• Task details: Find every line containing the string "Right" in the data below, and report how many there are, with no other words.

------ Supplied records

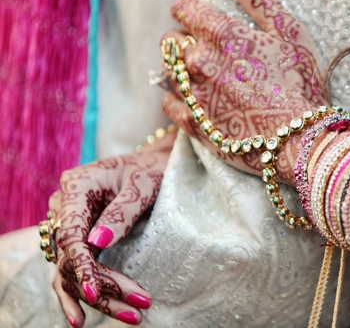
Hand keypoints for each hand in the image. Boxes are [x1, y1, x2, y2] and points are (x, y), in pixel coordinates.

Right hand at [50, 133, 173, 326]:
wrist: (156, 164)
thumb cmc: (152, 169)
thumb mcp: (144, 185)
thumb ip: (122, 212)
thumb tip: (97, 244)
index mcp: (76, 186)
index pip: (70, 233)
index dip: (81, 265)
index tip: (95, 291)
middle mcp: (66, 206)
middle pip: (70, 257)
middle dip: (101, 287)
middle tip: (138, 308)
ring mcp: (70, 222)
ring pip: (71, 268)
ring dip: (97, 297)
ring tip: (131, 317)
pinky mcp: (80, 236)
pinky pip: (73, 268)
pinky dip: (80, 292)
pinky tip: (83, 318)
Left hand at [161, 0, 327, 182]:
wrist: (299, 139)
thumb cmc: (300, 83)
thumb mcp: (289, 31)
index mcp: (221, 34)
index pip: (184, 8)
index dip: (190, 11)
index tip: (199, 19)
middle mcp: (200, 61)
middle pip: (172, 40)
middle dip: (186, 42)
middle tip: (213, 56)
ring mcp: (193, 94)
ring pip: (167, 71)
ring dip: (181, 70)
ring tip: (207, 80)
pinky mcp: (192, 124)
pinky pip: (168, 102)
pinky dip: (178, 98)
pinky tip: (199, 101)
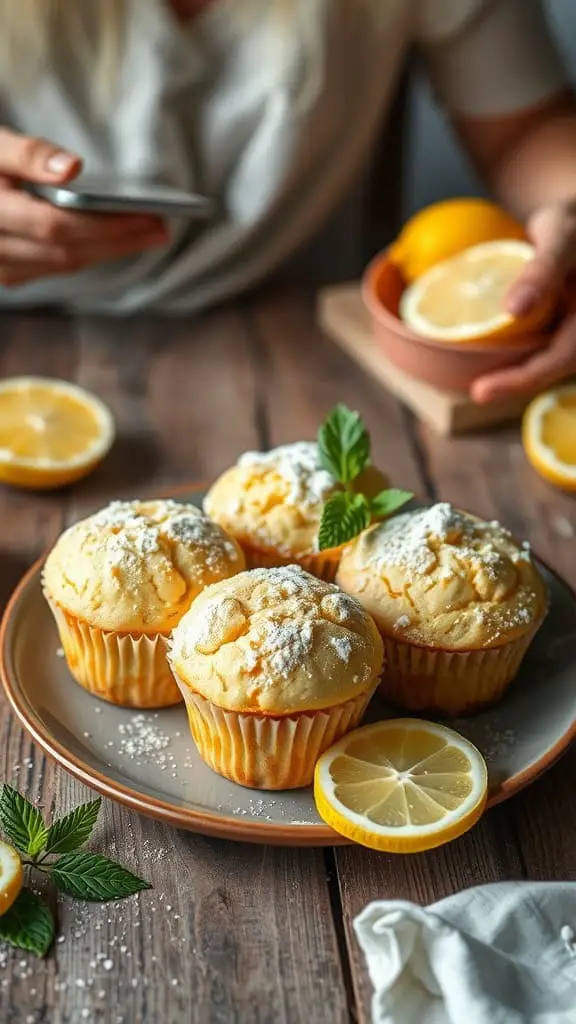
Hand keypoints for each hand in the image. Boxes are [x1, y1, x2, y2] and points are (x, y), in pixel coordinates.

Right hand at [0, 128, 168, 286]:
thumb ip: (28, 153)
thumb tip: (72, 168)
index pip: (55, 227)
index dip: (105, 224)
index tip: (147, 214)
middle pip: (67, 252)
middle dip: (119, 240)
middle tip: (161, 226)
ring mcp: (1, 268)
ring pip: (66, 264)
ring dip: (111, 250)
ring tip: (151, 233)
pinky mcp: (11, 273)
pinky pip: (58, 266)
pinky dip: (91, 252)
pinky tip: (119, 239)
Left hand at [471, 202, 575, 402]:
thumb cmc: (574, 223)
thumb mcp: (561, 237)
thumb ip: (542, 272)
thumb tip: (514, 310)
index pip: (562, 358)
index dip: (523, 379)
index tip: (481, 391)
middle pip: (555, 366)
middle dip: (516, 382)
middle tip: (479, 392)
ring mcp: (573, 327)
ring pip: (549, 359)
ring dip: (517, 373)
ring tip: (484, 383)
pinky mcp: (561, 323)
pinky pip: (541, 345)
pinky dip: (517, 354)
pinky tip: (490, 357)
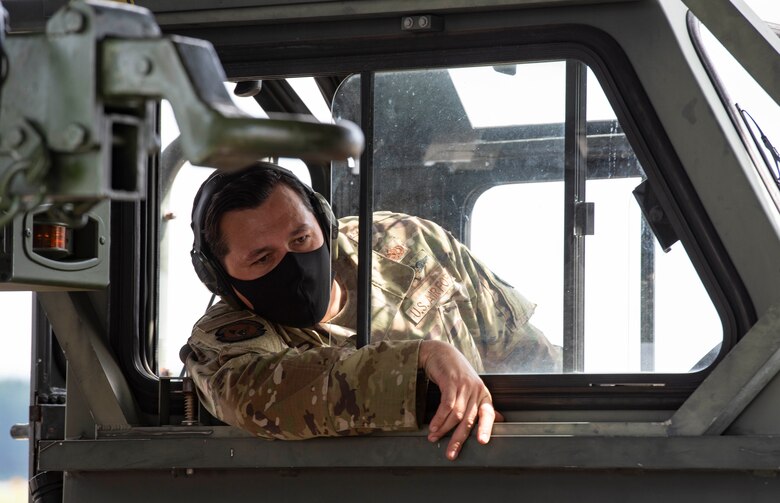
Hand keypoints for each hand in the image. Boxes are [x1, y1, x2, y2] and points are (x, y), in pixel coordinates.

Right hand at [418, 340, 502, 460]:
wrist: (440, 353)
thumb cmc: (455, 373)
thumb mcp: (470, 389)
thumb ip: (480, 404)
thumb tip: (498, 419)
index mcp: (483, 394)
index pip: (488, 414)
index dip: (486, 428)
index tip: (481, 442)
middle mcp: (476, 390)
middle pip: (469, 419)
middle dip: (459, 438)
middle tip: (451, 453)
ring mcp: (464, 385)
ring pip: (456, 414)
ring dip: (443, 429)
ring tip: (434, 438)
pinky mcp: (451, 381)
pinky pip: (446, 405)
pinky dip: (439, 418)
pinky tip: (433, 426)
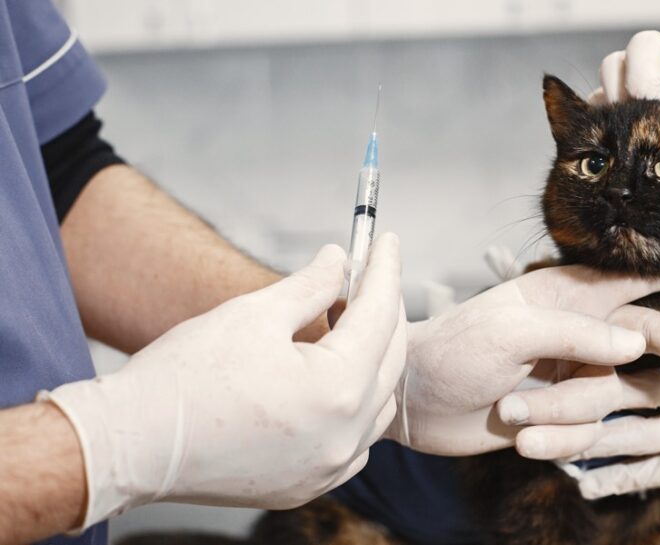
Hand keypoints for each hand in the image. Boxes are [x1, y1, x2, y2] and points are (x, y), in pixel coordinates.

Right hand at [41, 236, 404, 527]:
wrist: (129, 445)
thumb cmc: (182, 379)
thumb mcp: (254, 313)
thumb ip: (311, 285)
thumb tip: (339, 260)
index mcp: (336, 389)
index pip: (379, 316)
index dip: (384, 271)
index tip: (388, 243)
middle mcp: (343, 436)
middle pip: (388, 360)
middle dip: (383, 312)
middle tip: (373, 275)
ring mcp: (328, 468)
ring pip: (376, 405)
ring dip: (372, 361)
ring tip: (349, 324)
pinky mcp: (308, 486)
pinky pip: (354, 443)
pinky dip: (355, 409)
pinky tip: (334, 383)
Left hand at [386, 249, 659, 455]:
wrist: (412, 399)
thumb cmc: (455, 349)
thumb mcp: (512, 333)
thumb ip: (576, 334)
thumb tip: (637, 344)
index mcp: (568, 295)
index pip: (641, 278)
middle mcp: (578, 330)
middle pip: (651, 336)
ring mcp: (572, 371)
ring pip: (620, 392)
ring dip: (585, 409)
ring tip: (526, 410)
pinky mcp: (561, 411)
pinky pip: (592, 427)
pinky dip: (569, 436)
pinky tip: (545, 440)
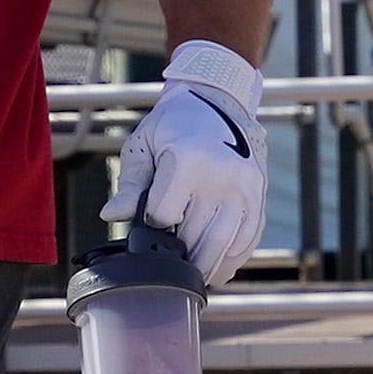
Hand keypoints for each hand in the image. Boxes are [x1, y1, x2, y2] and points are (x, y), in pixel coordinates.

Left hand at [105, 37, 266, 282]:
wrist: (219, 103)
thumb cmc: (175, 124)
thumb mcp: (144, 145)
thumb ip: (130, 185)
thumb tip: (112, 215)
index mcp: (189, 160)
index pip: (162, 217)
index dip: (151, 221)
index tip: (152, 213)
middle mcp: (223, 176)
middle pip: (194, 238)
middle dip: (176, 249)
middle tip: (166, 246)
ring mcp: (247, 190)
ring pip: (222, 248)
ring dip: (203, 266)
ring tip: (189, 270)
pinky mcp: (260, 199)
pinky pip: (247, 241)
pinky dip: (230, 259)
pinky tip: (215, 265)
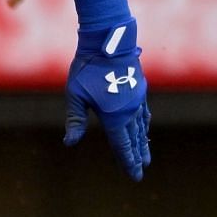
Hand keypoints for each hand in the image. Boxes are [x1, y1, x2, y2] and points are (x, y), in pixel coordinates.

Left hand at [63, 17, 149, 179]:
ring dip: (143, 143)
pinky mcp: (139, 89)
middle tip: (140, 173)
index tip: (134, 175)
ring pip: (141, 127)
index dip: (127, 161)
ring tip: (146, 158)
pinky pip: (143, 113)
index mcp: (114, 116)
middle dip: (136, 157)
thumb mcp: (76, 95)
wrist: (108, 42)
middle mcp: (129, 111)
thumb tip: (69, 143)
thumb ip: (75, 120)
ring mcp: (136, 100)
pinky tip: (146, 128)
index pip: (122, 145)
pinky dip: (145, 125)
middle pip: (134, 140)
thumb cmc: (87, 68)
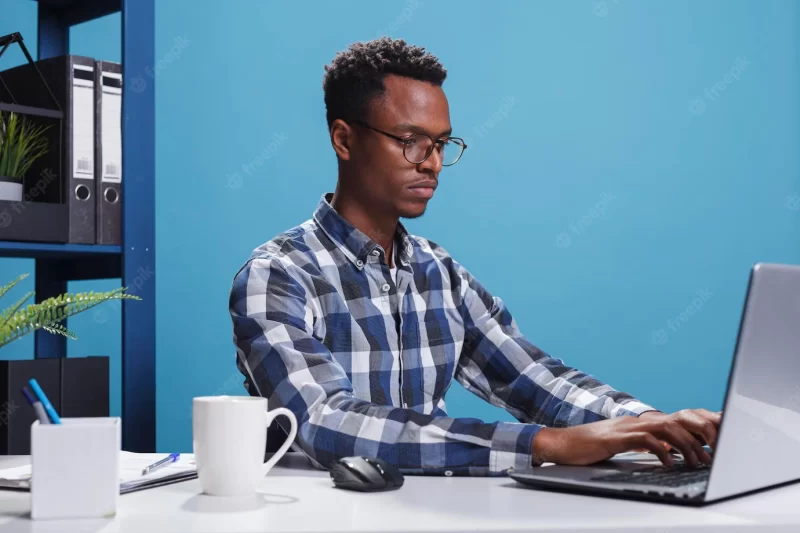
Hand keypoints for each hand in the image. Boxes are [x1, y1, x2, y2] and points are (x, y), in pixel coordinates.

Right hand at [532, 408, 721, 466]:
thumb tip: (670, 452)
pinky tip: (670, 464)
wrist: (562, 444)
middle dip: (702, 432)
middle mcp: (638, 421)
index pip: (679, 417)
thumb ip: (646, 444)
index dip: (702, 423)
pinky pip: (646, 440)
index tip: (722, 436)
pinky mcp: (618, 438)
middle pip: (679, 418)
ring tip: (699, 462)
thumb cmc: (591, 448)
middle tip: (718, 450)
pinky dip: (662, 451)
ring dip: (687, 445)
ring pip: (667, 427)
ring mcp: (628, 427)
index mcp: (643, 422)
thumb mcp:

------------

• Solution to the exercise: 5